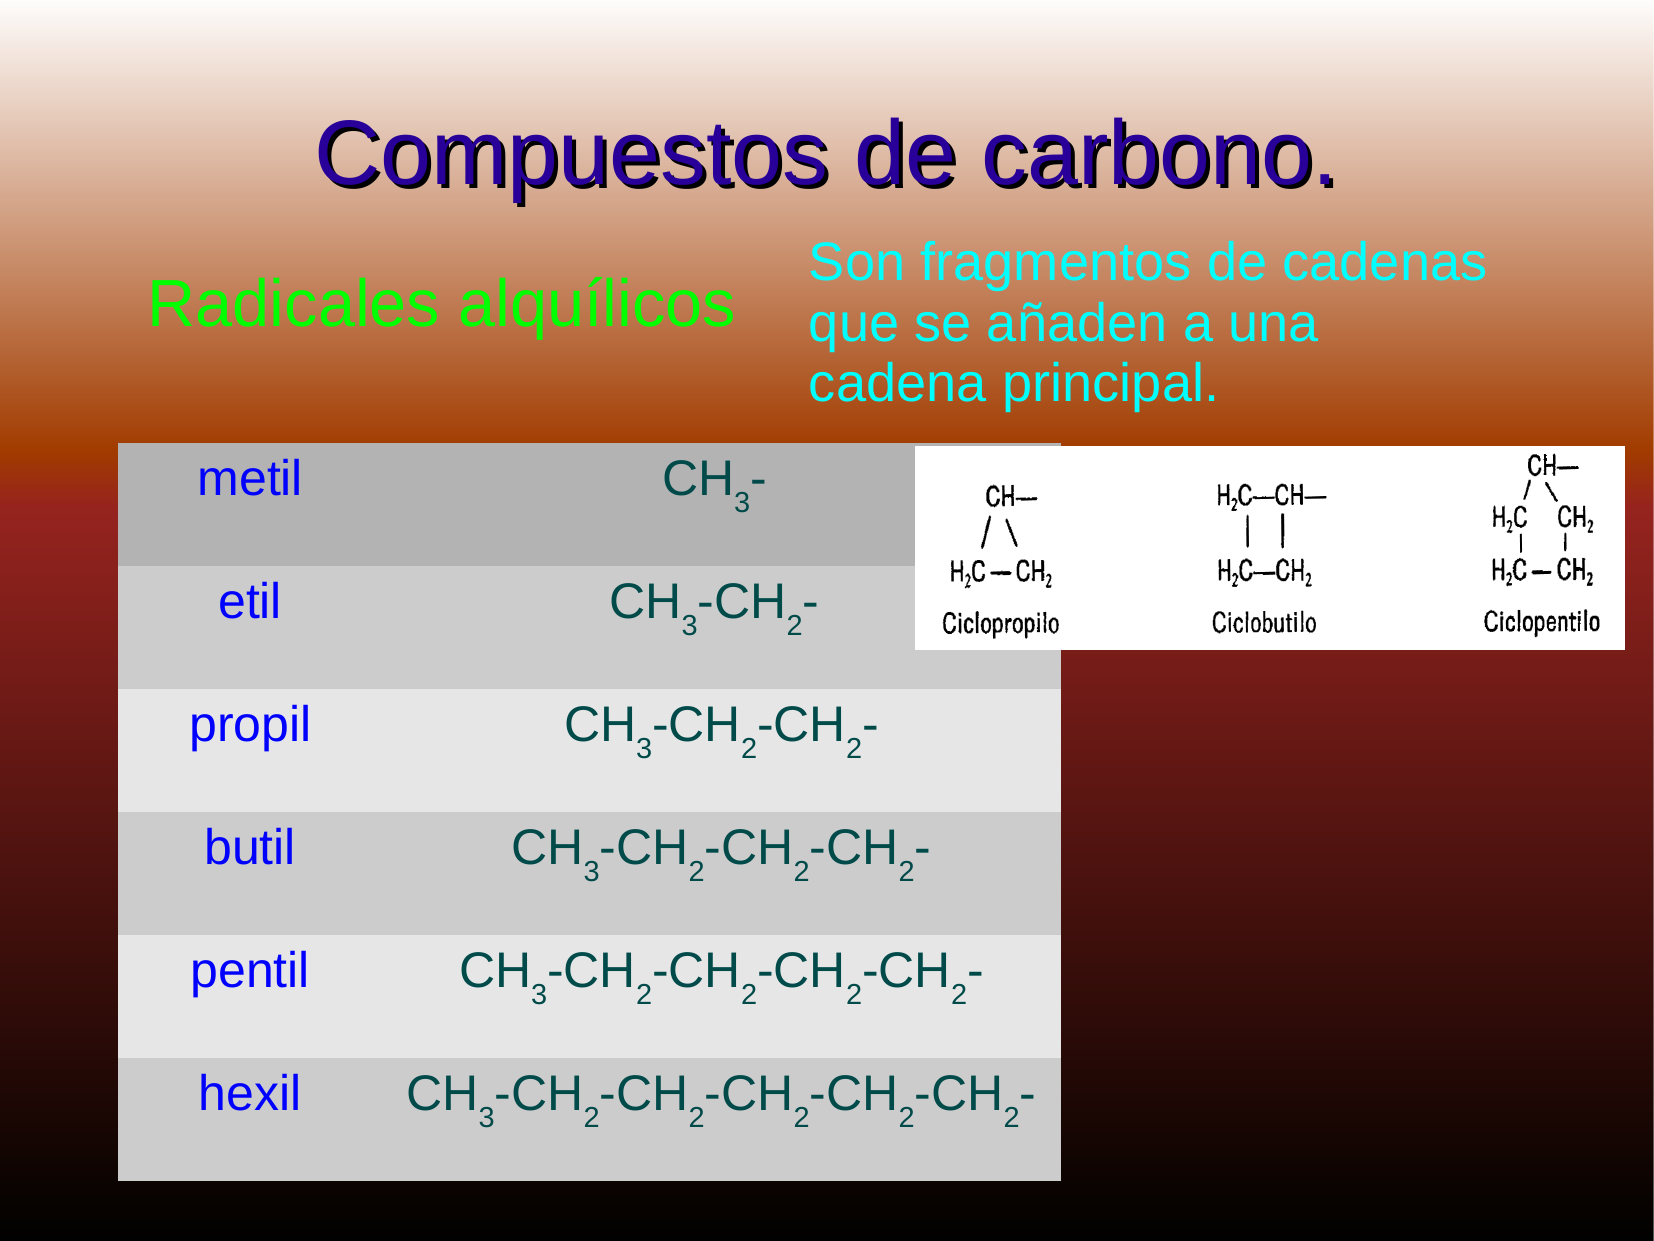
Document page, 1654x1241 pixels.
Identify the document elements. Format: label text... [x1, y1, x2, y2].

table_cell pentil [118, 935, 382, 1058]
table_header CH3- [382, 443, 1061, 566]
table_cell CH3-CH2-CH2-CH2-CH2- [382, 935, 1061, 1058]
table_cell CH3-CH2- [382, 566, 1061, 689]
table_cell hexil [118, 1058, 382, 1181]
table_cell CH3-CH2-CH2- [382, 689, 1061, 812]
list Radicales alquílicos [76, 265, 738, 355]
table_cell CH3-CH2-CH2-CH2- [382, 812, 1061, 935]
text_box Son fragmentos de cadenas que se añaden a una cadena principal. [738, 257, 1506, 414]
picture [0, 0, 1654, 1241]
title Compuestos de carbono. [82, 49, 1571, 257]
table_cell butil [118, 812, 382, 935]
table_header metil [118, 443, 382, 566]
table_cell etil [118, 566, 382, 689]
table_cell propil [118, 689, 382, 812]
table_cell CH3-CH2-CH2-CH2-CH2-CH2- [382, 1058, 1061, 1181]
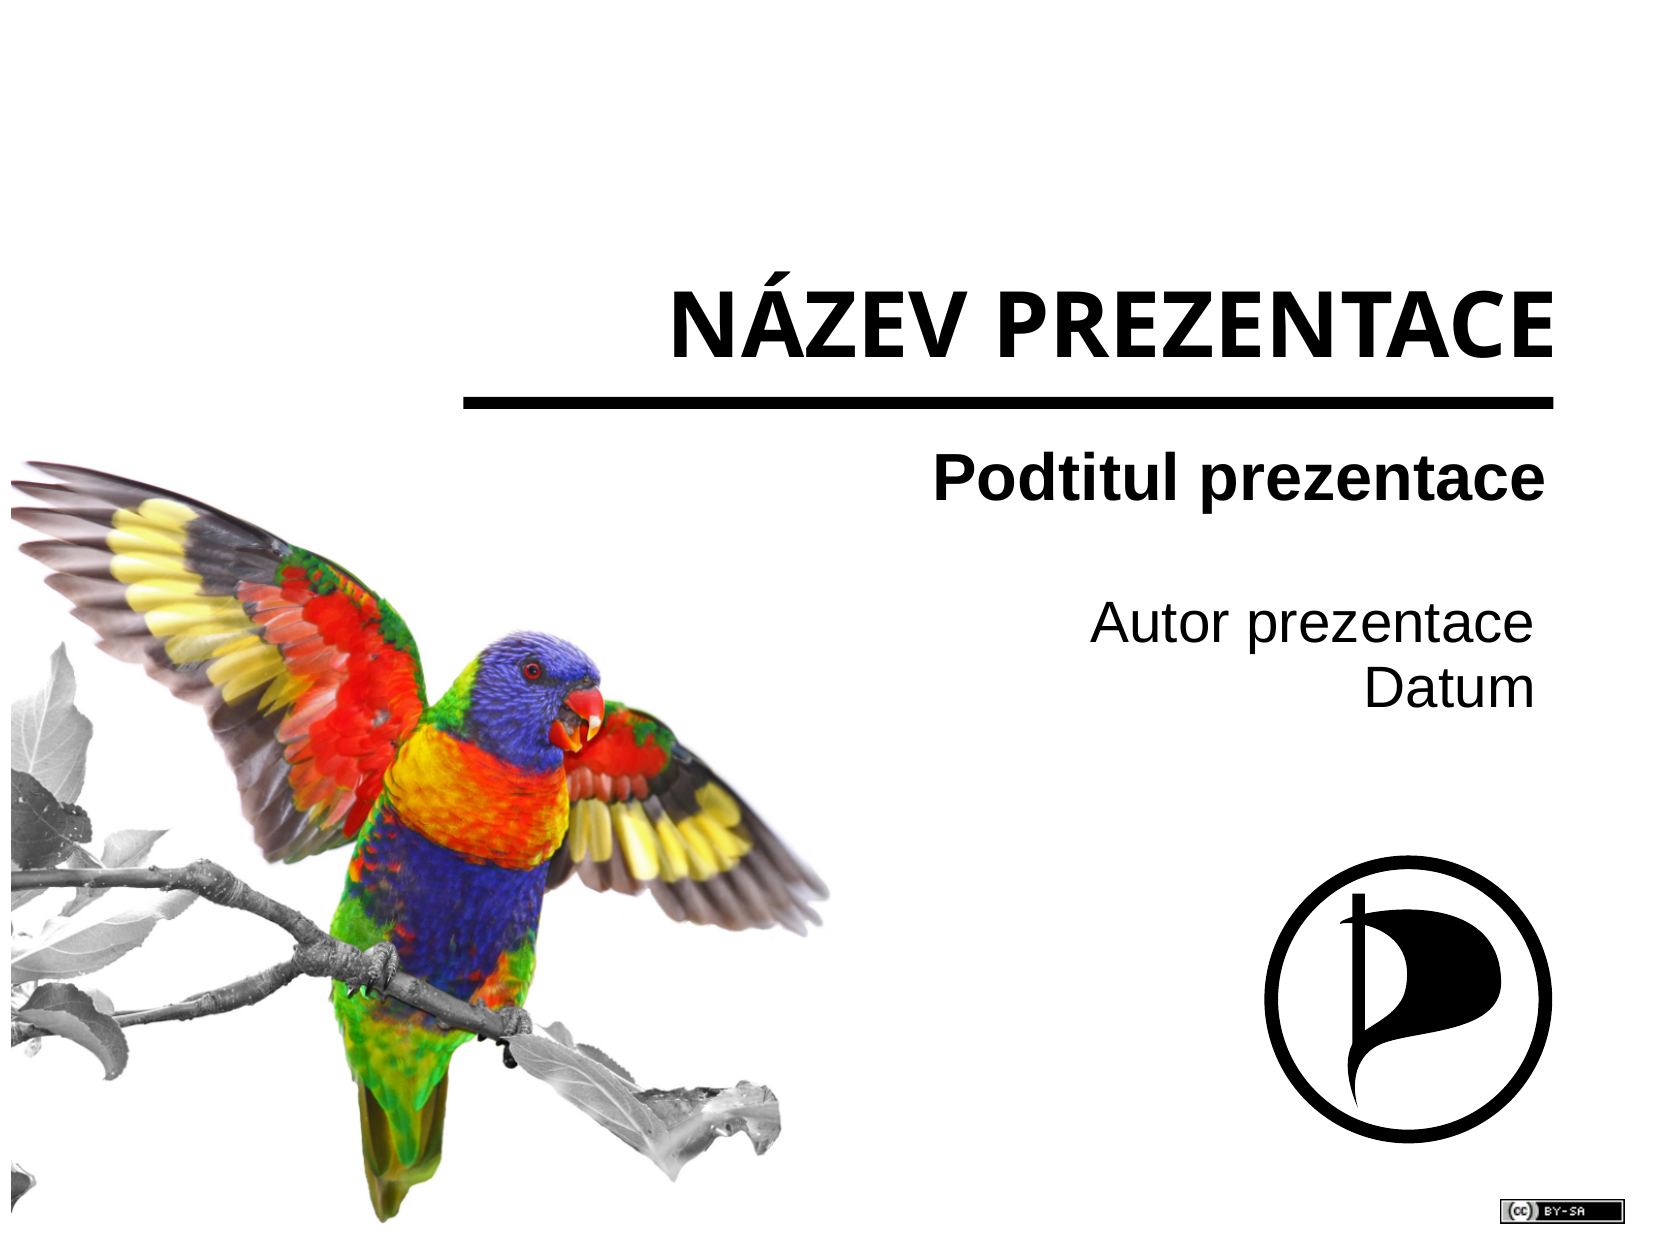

Brief » Copy every row above word for word, but leave out the pictures.

The completed task »
Document page, 1654x1241 pixels.
Identify the document elements. Format: label text... [x1, y1, x2, y2].

table_cell pentil [118, 935, 382, 1058]
table_header CH3- [382, 443, 1061, 566]
table_cell CH3-CH2-CH2-CH2-CH2- [382, 935, 1061, 1058]
table_cell CH3-CH2- [382, 566, 1061, 689]
table_cell hexil [118, 1058, 382, 1181]
table_cell CH3-CH2-CH2- [382, 689, 1061, 812]
list Radicales alquílicos [76, 265, 738, 355]
table_cell CH3-CH2-CH2-CH2- [382, 812, 1061, 935]
text_box Son fragmentos de cadenas que se añaden a una cadena principal. [738, 257, 1506, 414]
picture [0, 0, 1654, 1241]
title Compuestos de carbono. [82, 49, 1571, 257]
table_cell butil [118, 812, 382, 935]
table_header metil [118, 443, 382, 566]
table_cell etil [118, 566, 382, 689]
table_cell propil [118, 689, 382, 812]
table_cell CH3-CH2-CH2-CH2-CH2-CH2- [382, 1058, 1061, 1181]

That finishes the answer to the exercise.